# Records for the exercise
Start of Block

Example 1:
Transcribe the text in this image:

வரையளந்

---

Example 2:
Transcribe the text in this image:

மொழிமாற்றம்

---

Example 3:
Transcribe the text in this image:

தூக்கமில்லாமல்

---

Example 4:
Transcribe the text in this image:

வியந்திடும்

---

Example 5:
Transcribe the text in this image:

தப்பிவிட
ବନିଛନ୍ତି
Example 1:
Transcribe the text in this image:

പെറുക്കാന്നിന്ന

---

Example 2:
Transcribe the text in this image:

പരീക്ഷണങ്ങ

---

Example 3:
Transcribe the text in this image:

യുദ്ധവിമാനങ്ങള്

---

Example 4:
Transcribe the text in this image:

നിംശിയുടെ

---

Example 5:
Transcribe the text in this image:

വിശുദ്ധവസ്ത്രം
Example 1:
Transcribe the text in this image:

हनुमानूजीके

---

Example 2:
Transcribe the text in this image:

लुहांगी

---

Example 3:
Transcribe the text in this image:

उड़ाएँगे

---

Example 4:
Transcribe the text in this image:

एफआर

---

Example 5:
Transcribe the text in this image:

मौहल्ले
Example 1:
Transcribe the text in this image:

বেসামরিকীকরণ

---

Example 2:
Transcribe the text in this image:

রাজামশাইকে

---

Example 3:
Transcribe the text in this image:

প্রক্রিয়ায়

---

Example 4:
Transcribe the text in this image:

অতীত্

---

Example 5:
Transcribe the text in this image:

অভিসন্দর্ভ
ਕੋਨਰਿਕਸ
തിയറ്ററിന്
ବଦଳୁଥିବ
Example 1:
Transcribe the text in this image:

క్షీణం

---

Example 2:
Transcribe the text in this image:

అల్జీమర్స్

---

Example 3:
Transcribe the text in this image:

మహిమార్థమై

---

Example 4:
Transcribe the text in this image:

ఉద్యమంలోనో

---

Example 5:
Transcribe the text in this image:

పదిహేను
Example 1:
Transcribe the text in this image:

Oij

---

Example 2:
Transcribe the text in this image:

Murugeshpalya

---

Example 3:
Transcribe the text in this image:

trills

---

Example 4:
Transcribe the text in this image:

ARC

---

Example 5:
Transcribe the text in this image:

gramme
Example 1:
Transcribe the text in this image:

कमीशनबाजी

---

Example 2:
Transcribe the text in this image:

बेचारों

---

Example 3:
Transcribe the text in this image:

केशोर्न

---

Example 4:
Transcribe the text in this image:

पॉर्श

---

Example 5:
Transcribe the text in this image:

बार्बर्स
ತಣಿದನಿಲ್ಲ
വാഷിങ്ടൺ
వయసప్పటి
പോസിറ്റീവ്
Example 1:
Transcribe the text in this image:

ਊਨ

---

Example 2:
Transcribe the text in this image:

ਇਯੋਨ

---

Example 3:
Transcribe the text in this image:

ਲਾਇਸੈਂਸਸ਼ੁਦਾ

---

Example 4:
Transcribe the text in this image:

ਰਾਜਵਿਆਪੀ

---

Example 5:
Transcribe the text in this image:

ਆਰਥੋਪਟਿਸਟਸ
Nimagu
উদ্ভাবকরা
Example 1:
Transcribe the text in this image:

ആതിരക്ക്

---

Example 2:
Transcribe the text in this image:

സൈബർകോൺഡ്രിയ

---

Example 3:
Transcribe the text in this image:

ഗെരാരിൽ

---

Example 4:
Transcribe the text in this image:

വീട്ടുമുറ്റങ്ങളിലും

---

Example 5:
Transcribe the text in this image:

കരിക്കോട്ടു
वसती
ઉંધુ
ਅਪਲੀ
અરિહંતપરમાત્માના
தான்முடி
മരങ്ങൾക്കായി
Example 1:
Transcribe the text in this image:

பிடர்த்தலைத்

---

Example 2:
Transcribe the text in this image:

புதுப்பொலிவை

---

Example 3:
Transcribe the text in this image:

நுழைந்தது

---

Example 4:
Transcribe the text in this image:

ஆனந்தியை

End of Block

# Task directions
When you reply, retype each line exactly as it appears above.

# Answer to the exercise
Example 1:
Transcribe the text in this image:

வரையளந்

---

Example 2:
Transcribe the text in this image:

மொழிமாற்றம்

---

Example 3:
Transcribe the text in this image:

தூக்கமில்லாமல்

---

Example 4:
Transcribe the text in this image:

வியந்திடும்

---

Example 5:
Transcribe the text in this image:

தப்பிவிட
ବନିଛନ୍ତି
Example 1:
Transcribe the text in this image:

പെറുക്കാന്നിന്ന

---

Example 2:
Transcribe the text in this image:

പരീക്ഷണങ്ങ

---

Example 3:
Transcribe the text in this image:

യുദ്ധവിമാനങ്ങള്

---

Example 4:
Transcribe the text in this image:

നിംശിയുടെ

---

Example 5:
Transcribe the text in this image:

വിശുദ്ധവസ്ത്രം
Example 1:
Transcribe the text in this image:

हनुमानूजीके

---

Example 2:
Transcribe the text in this image:

लुहांगी

---

Example 3:
Transcribe the text in this image:

उड़ाएँगे

---

Example 4:
Transcribe the text in this image:

एफआर

---

Example 5:
Transcribe the text in this image:

मौहल्ले
Example 1:
Transcribe the text in this image:

বেসামরিকীকরণ

---

Example 2:
Transcribe the text in this image:

রাজামশাইকে

---

Example 3:
Transcribe the text in this image:

প্রক্রিয়ায়

---

Example 4:
Transcribe the text in this image:

অতীত্

---

Example 5:
Transcribe the text in this image:

অভিসন্দর্ভ
ਕੋਨਰਿਕਸ
തിയറ്ററിന്
ବଦଳୁଥିବ
Example 1:
Transcribe the text in this image:

క్షీణం

---

Example 2:
Transcribe the text in this image:

అల్జీమర్స్

---

Example 3:
Transcribe the text in this image:

మహిమార్థమై

---

Example 4:
Transcribe the text in this image:

ఉద్యమంలోనో

---

Example 5:
Transcribe the text in this image:

పదిహేను
Example 1:
Transcribe the text in this image:

Oij

---

Example 2:
Transcribe the text in this image:

Murugeshpalya

---

Example 3:
Transcribe the text in this image:

trills

---

Example 4:
Transcribe the text in this image:

ARC

---

Example 5:
Transcribe the text in this image:

gramme
Example 1:
Transcribe the text in this image:

कमीशनबाजी

---

Example 2:
Transcribe the text in this image:

बेचारों

---

Example 3:
Transcribe the text in this image:

केशोर्न

---

Example 4:
Transcribe the text in this image:

पॉर्श

---

Example 5:
Transcribe the text in this image:

बार्बर्स
ತಣಿದನಿಲ್ಲ
വാഷിങ്ടൺ
వయసప్పటి
പോസിറ്റീവ്
Example 1:
Transcribe the text in this image:

ਊਨ

---

Example 2:
Transcribe the text in this image:

ਇਯੋਨ

---

Example 3:
Transcribe the text in this image:

ਲਾਇਸੈਂਸਸ਼ੁਦਾ

---

Example 4:
Transcribe the text in this image:

ਰਾਜਵਿਆਪੀ

---

Example 5:
Transcribe the text in this image:

ਆਰਥੋਪਟਿਸਟਸ
Nimagu
উদ্ভাবকরা
Example 1:
Transcribe the text in this image:

ആതിരക്ക്

---

Example 2:
Transcribe the text in this image:

സൈബർകോൺഡ്രിയ

---

Example 3:
Transcribe the text in this image:

ഗെരാരിൽ

---

Example 4:
Transcribe the text in this image:

വീട്ടുമുറ്റങ്ങളിലും

---

Example 5:
Transcribe the text in this image:

കരിക്കോട്ടു
वसती
ઉંધુ
ਅਪਲੀ
અરિહંતપરમાત્માના
தான்முடி
മരങ്ങൾക്കായി
Example 1:
Transcribe the text in this image:

பிடர்த்தலைத்

---

Example 2:
Transcribe the text in this image:

புதுப்பொலிவை

---

Example 3:
Transcribe the text in this image:

நுழைந்தது

---

Example 4:
Transcribe the text in this image:

ஆனந்தியை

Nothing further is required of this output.